China Cosco first six months loss up 76.7%
China Cosco, the listed arm of the mainland's biggest shipping company, reported a 76.7 percent increase in loss in the first half of the year compared with the same period last year.
China Cosco reported a first-half net loss of US$766.18 million wider than the year-earlier net loss of $434.22 million, reported Dow Jones Newswires.
The state-controlled company, whose businesses include container and dry-bulk shipping, said it also expects to post a loss for the first nine months as the weak global economy and slowing growth in China weigh on freight rates.
"Shipping companies will continue to struggle with the slowing global economy, weak demand and high fuel costs. The company will reduce losses as far as possible," Cosco, the world's second-largest shipping company by fleet size, said in a statement to the Shanghai Stock Exchange.
The global shipping industry, often seen as a barometer of the health of the world economy, has been hurt by Europe's debt crisis. Cosco's problems are also part of a broader industry shakeout that has been exacerbated by China's rise as a global shipping power.
China Shipping Container Lines, another leading shipping company in China, earlier reported a net loss of $201.38 million in the first half.
Credit Suisse said in a recent note that the dry-bulk business could be a long-term drag on Cosco's earnings. The Swiss bank expects Cosco's 2012 net loss to rise to $707.97 million from its previous forecast of $283.19 million.
Data from Clarkson Research Services, the research arm of Clarksons shipbrokers, show that global demand for dry-bulk transporters will likely rise four percent this year, a far cry from the expected 11 percent increase in fleet capacity.
Cosco's revenue from its dry-bulk shipping unit, the world's largest by fleet size, fell 32 percent to $1.31 billion in the first half because of an 18 percent drop in shipping volume, indicating weaker domestic demand.
As of June 30, it had a dry-bulk fleet of 357 ships, including 130 ships chartered from other companies.
The Baltic Dry Index, which tracks the cost of shipping raw materials and is widely considered a leading economic indicator, has fallen sharply in the past year. In February, it touched a low of 647 points, near its all-time low of 554 points in July 1986. The BDI's historic high of 11,793 points was hit in May 2008.

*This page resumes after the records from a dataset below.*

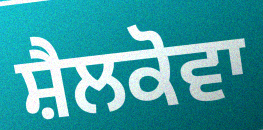
ਸ਼ੈਲਕੋਵਾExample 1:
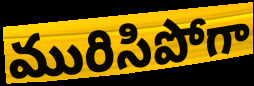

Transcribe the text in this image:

మురిసిపోగా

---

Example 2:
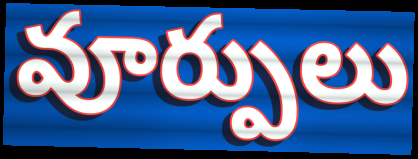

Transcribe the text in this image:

వూర్పులు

China's economic growth rate fell to 7.6 percent in the second quarter, the slowest rate since the global financial crisis. The slowdown, coupled with China's slower investment, has curbed imports of industrial commodities such as iron ore and coking coal, which are typically carried by dry-bulk ships.

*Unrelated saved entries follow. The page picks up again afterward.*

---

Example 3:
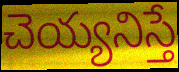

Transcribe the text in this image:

చెయ్యనిస్తే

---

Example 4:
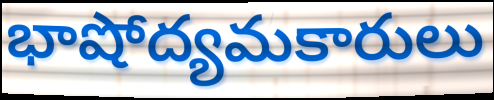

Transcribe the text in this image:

భాషోద్యమకారులు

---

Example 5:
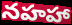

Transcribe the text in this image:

నహహాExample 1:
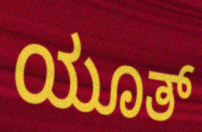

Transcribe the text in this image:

ಯೂತ್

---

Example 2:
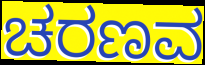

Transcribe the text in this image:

ಚರಣವ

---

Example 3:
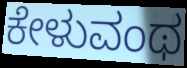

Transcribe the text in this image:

ಕೇಳುವಂಥ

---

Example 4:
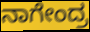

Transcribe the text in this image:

ನಾಗೇಂದ್ರ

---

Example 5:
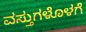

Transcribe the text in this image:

ವಸ್ತುಗಳೊಳಗೆ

Cosco's container unit, the world's fourth-largest operator of container ships by capacity, reported a 15 percent rise in first-half revenue to $3.25 billion thanks to a joint effort by global liners to raise freight rates on long hauls.

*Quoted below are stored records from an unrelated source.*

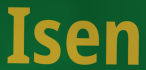
Isen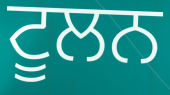
ਟੂਲਨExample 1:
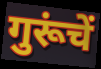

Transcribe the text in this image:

गुरूंचें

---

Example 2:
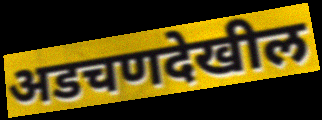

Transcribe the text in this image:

अडचणदेखील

Freight rates for container ships travelling from China to Europe, one of the world's busiest shipping routes, surged 41 percent from the second half of last year, said Cosco, citing the official China Container Freight Index.
Should Cosco report a second consecutive annual loss, after last year's loss of $1.65 billion, it would risk being put on the Shanghai Stock Exchange's "special treatment" list. That could limit the daily trading movement of its stock to five percent from the standard 10 percent.
Some analysts say the company needs to find additional capital from the markets or from asset sales.
"A recapitalisation with the government taking up the additional shares might be the best way out," said Macquarie Securities analyst Janet Lewis.
A more permanent solution might be a sale of assets or a reorganisation, analysts said. One option could be to sell Cosco's container shipping business. Another would be to transfer the dry-bulk division to parent China Ocean.